Houst is a holiday lettings and private house rental company with some 300 employees whose business has been significantly impacted by the COVID-19 pandemic. Without action, the High Court determined that Houst was, in the relevant alternative, likely to enter administration with just two of the company’s creditors receiving any dividend.
Clydesdale Bank is a secured creditor with fixed and floating charges over Houst’s assets, while HMRC is a secondary preferential creditor following the re-introduction of crown preference pursuant to the Finance Act 2020. The evidence suggested that, in the relevant alternative, both Clydesdale and HMRC would suffer a significant shortfall in recoveries whilst other creditors, including customers, critical suppliers and employees, would receive nothing at all.

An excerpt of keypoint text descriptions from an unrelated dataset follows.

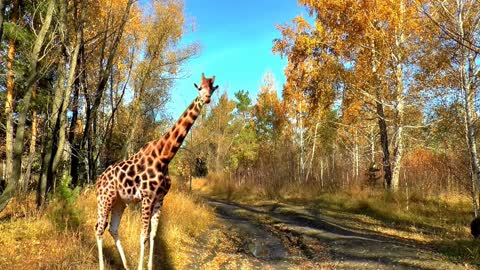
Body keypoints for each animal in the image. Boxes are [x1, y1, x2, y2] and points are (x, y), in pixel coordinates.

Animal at [94, 73, 218, 268]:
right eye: (199, 88)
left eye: (212, 88)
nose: (206, 98)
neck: (164, 157)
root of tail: (98, 181)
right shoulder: (147, 196)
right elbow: (143, 235)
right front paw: (141, 267)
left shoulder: (160, 198)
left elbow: (152, 235)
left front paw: (149, 266)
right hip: (105, 198)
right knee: (99, 228)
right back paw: (102, 266)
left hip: (120, 201)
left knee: (112, 228)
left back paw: (126, 265)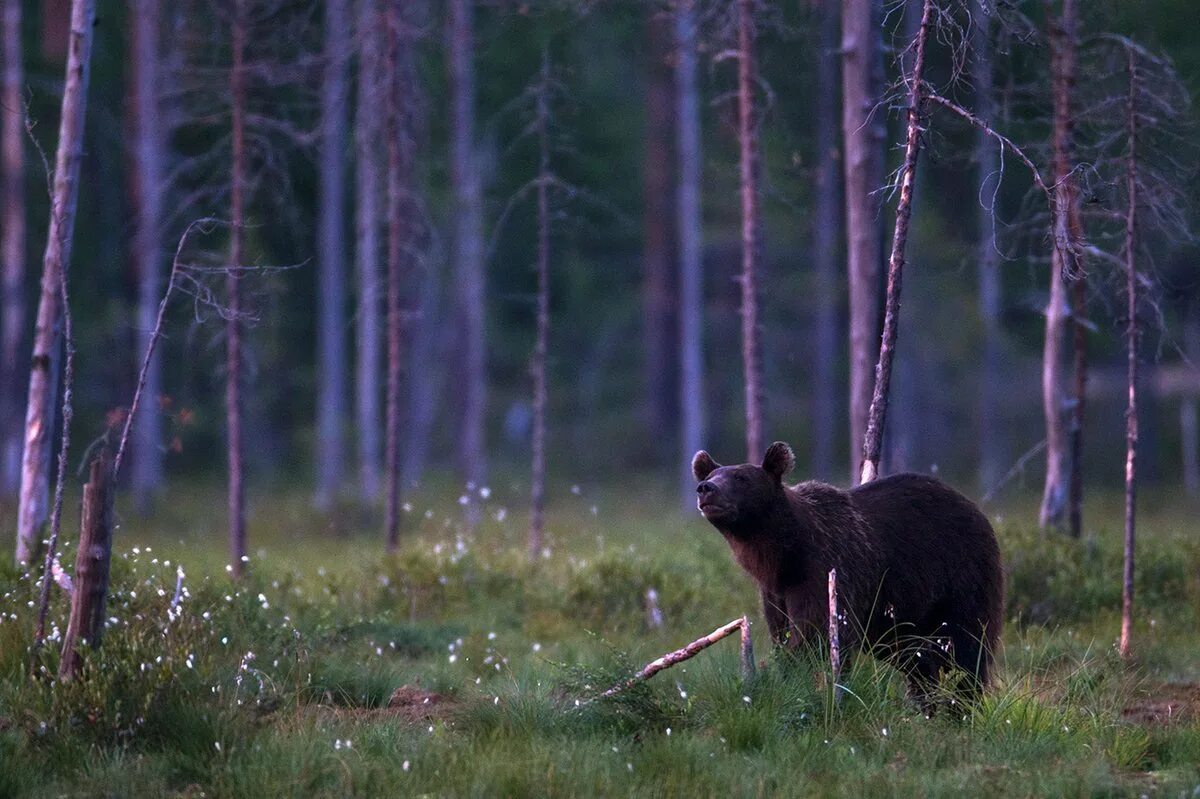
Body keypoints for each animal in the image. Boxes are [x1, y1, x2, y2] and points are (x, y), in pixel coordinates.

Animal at [696, 439, 1003, 700]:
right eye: (711, 474)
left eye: (740, 477)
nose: (706, 489)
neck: (784, 556)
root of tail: (977, 510)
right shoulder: (775, 593)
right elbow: (781, 635)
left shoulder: (826, 571)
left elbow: (816, 634)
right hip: (905, 617)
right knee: (916, 659)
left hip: (961, 576)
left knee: (966, 647)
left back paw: (961, 705)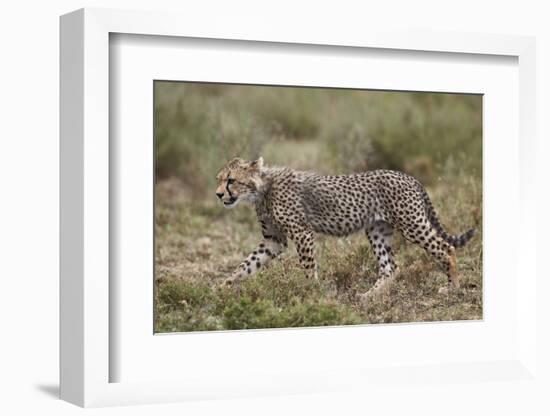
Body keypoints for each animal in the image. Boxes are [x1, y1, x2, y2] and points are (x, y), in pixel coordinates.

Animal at [217, 157, 478, 300]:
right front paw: (223, 287)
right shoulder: (274, 240)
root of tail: (407, 176)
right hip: (377, 230)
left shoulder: (302, 233)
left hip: (411, 223)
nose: (218, 194)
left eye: (231, 180)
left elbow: (308, 268)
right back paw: (369, 296)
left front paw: (311, 293)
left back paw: (452, 287)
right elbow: (246, 264)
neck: (262, 189)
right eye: (219, 179)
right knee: (390, 267)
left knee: (445, 248)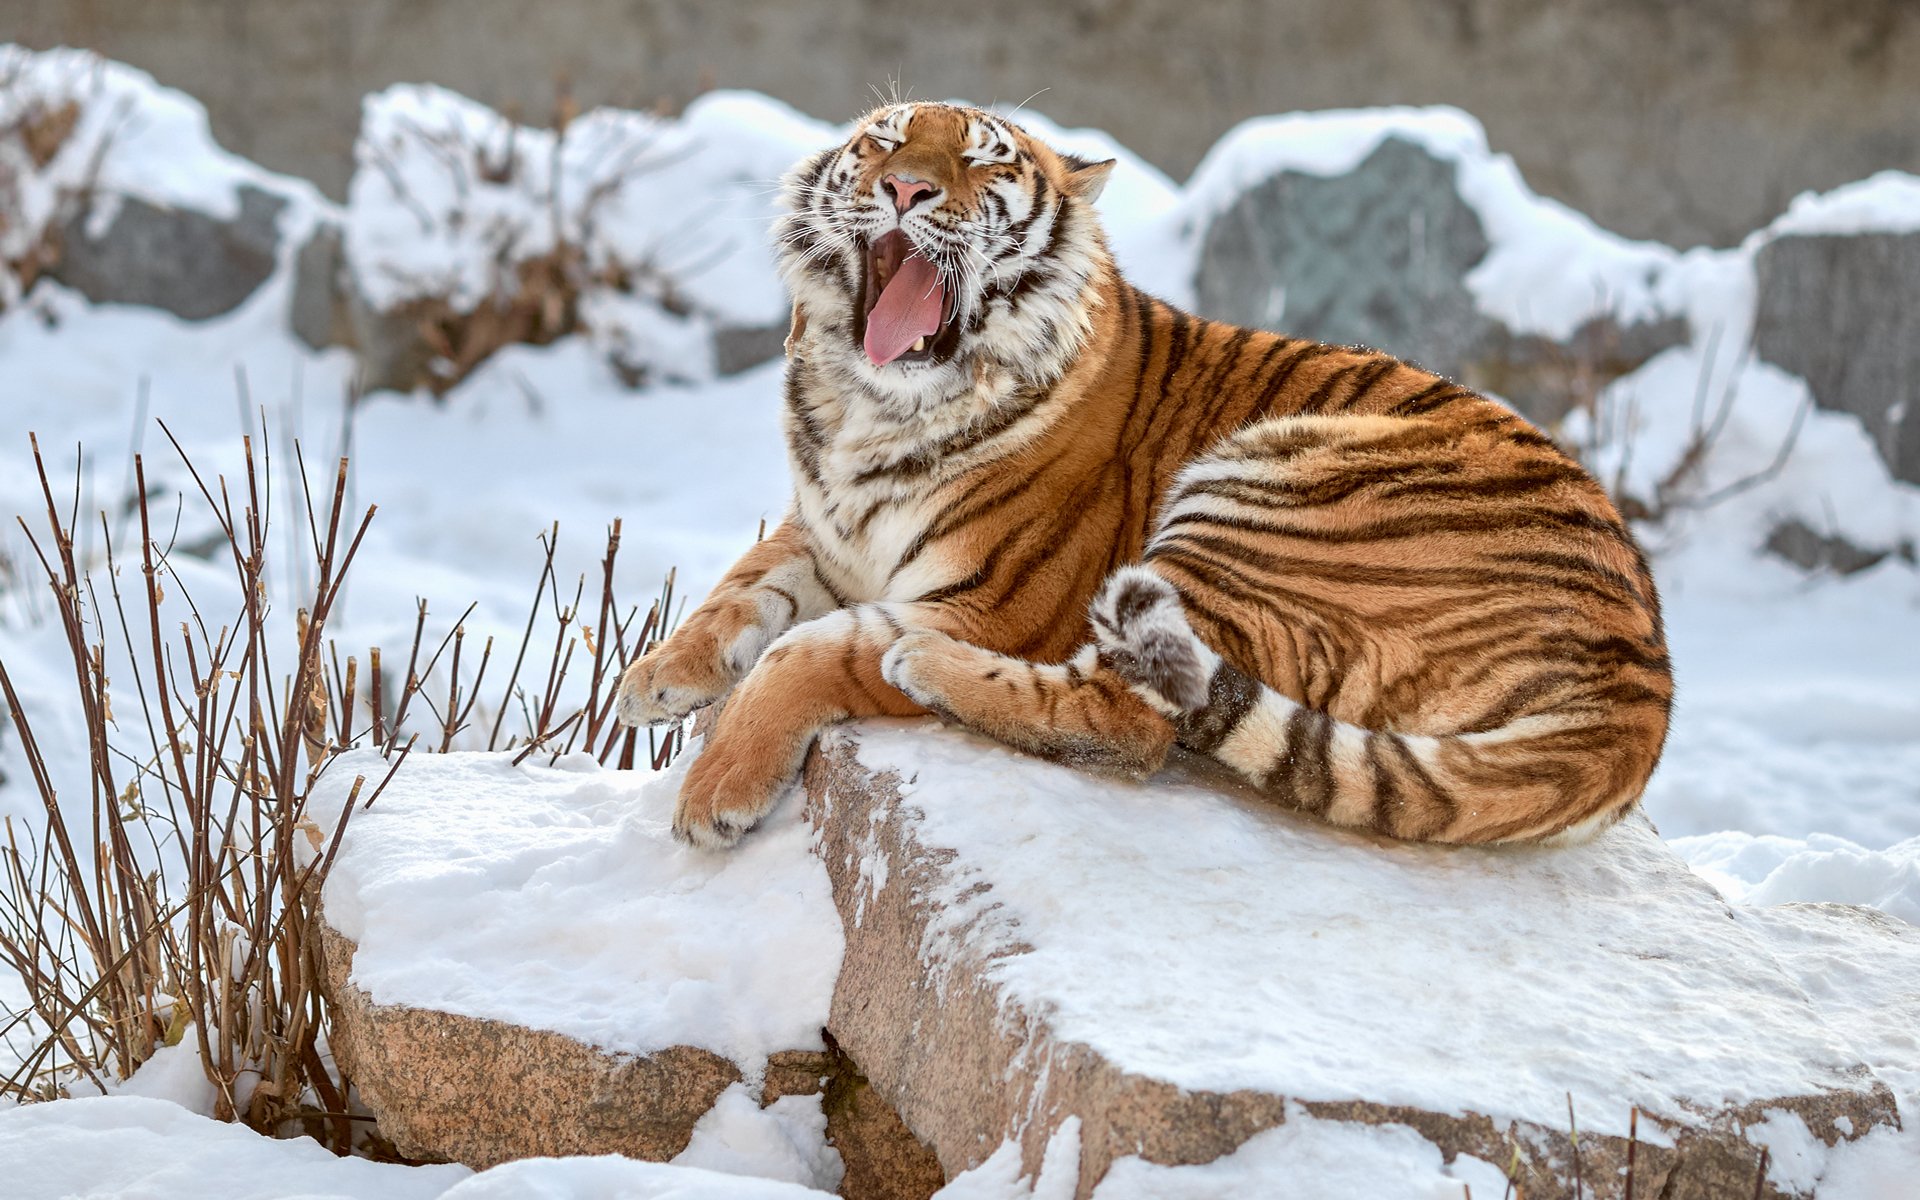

The High Court exercised its discretion to sanction Houst’s restructuring plan under the cross-class cram-down procedure, ensuring that HMRC, as the dissenting secondary preferential creditor, was nevertheless bound. HMRC, which is owed approximately £1.7 million, opposed the plan because it would have meant it relinquishing its preferential creditor status to allow dividends to be paid to unsecured creditors, something it was not prepared to do, despite the fact that it acknowledged that it was likely to receive a smaller dividend in the event of Houst’s administration or liquidation than if the restructuring plan were agreed. The High Court determined that, on balance, and taking into account, firstly, the lack of active opposition to the plan and, secondly, the fact that all creditors would be likely to be worse off if it was not sanctioned, the restructuring plan should be sanctioned.
While the Houst decision is the first instance of HMRC being crammed down under a restructuring plan in respect of its preferential claim, we are likely to see further examples of this given HMRC can no longer be compromised in company voluntary arrangements. Although the majority of the restructuring plans that have been sanctioned to date have only been sought by larger corporate entities such as Pizza Express and Virgin Active, this decision is evidence of the Court’s willingness to sanction restructuring plans for SMEs and a precedent for the flexibility and scope for development of restructuring plans in this market segment.